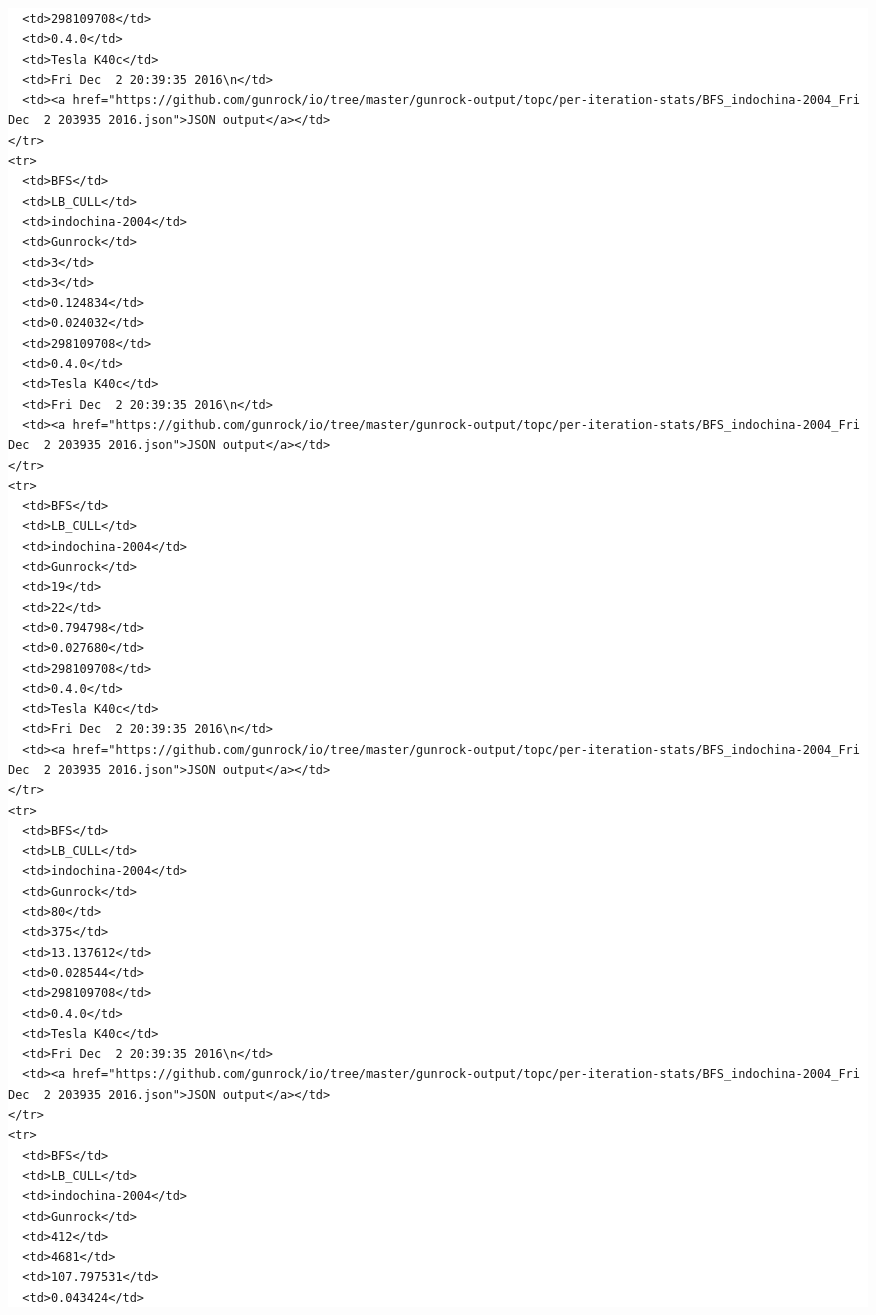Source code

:       <td>298109708</td>
      <td>0.4.0</td>
      <td>Tesla K40c</td>
      <td>Fri Dec  2 20:39:35 2016\n</td>
      <td><a href="https://github.com/gunrock/io/tree/master/gunrock-output/topc/per-iteration-stats/BFS_indochina-2004_Fri Dec  2 203935 2016.json">JSON output</a></td>
    </tr>
    <tr>
      <td>BFS</td>
      <td>LB_CULL</td>
      <td>indochina-2004</td>
      <td>Gunrock</td>
      <td>3</td>
      <td>3</td>
      <td>0.124834</td>
      <td>0.024032</td>
      <td>298109708</td>
      <td>0.4.0</td>
      <td>Tesla K40c</td>
      <td>Fri Dec  2 20:39:35 2016\n</td>
      <td><a href="https://github.com/gunrock/io/tree/master/gunrock-output/topc/per-iteration-stats/BFS_indochina-2004_Fri Dec  2 203935 2016.json">JSON output</a></td>
    </tr>
    <tr>
      <td>BFS</td>
      <td>LB_CULL</td>
      <td>indochina-2004</td>
      <td>Gunrock</td>
      <td>19</td>
      <td>22</td>
      <td>0.794798</td>
      <td>0.027680</td>
      <td>298109708</td>
      <td>0.4.0</td>
      <td>Tesla K40c</td>
      <td>Fri Dec  2 20:39:35 2016\n</td>
      <td><a href="https://github.com/gunrock/io/tree/master/gunrock-output/topc/per-iteration-stats/BFS_indochina-2004_Fri Dec  2 203935 2016.json">JSON output</a></td>
    </tr>
    <tr>
      <td>BFS</td>
      <td>LB_CULL</td>
      <td>indochina-2004</td>
      <td>Gunrock</td>
      <td>80</td>
      <td>375</td>
      <td>13.137612</td>
      <td>0.028544</td>
      <td>298109708</td>
      <td>0.4.0</td>
      <td>Tesla K40c</td>
      <td>Fri Dec  2 20:39:35 2016\n</td>
      <td><a href="https://github.com/gunrock/io/tree/master/gunrock-output/topc/per-iteration-stats/BFS_indochina-2004_Fri Dec  2 203935 2016.json">JSON output</a></td>
    </tr>
    <tr>
      <td>BFS</td>
      <td>LB_CULL</td>
      <td>indochina-2004</td>
      <td>Gunrock</td>
      <td>412</td>
      <td>4681</td>
      <td>107.797531</td>
      <td>0.043424</td>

■ What this task involves ■
What you hand back should match the entries above exactly, except that no picture appears.

■ Result of the task ■
Source code

:       <td>298109708</td>
      <td>0.4.0</td>
      <td>Tesla K40c</td>
      <td>Fri Dec  2 20:39:35 2016\n</td>
      <td><a href="https://github.com/gunrock/io/tree/master/gunrock-output/topc/per-iteration-stats/BFS_indochina-2004_Fri Dec  2 203935 2016.json">JSON output</a></td>
    </tr>
    <tr>
      <td>BFS</td>
      <td>LB_CULL</td>
      <td>indochina-2004</td>
      <td>Gunrock</td>
      <td>3</td>
      <td>3</td>
      <td>0.124834</td>
      <td>0.024032</td>
      <td>298109708</td>
      <td>0.4.0</td>
      <td>Tesla K40c</td>
      <td>Fri Dec  2 20:39:35 2016\n</td>
      <td><a href="https://github.com/gunrock/io/tree/master/gunrock-output/topc/per-iteration-stats/BFS_indochina-2004_Fri Dec  2 203935 2016.json">JSON output</a></td>
    </tr>
    <tr>
      <td>BFS</td>
      <td>LB_CULL</td>
      <td>indochina-2004</td>
      <td>Gunrock</td>
      <td>19</td>
      <td>22</td>
      <td>0.794798</td>
      <td>0.027680</td>
      <td>298109708</td>
      <td>0.4.0</td>
      <td>Tesla K40c</td>
      <td>Fri Dec  2 20:39:35 2016\n</td>
      <td><a href="https://github.com/gunrock/io/tree/master/gunrock-output/topc/per-iteration-stats/BFS_indochina-2004_Fri Dec  2 203935 2016.json">JSON output</a></td>
    </tr>
    <tr>
      <td>BFS</td>
      <td>LB_CULL</td>
      <td>indochina-2004</td>
      <td>Gunrock</td>
      <td>80</td>
      <td>375</td>
      <td>13.137612</td>
      <td>0.028544</td>
      <td>298109708</td>
      <td>0.4.0</td>
      <td>Tesla K40c</td>
      <td>Fri Dec  2 20:39:35 2016\n</td>
      <td><a href="https://github.com/gunrock/io/tree/master/gunrock-output/topc/per-iteration-stats/BFS_indochina-2004_Fri Dec  2 203935 2016.json">JSON output</a></td>
    </tr>
    <tr>
      <td>BFS</td>
      <td>LB_CULL</td>
      <td>indochina-2004</td>
      <td>Gunrock</td>
      <td>412</td>
      <td>4681</td>
      <td>107.797531</td>
      <td>0.043424</td>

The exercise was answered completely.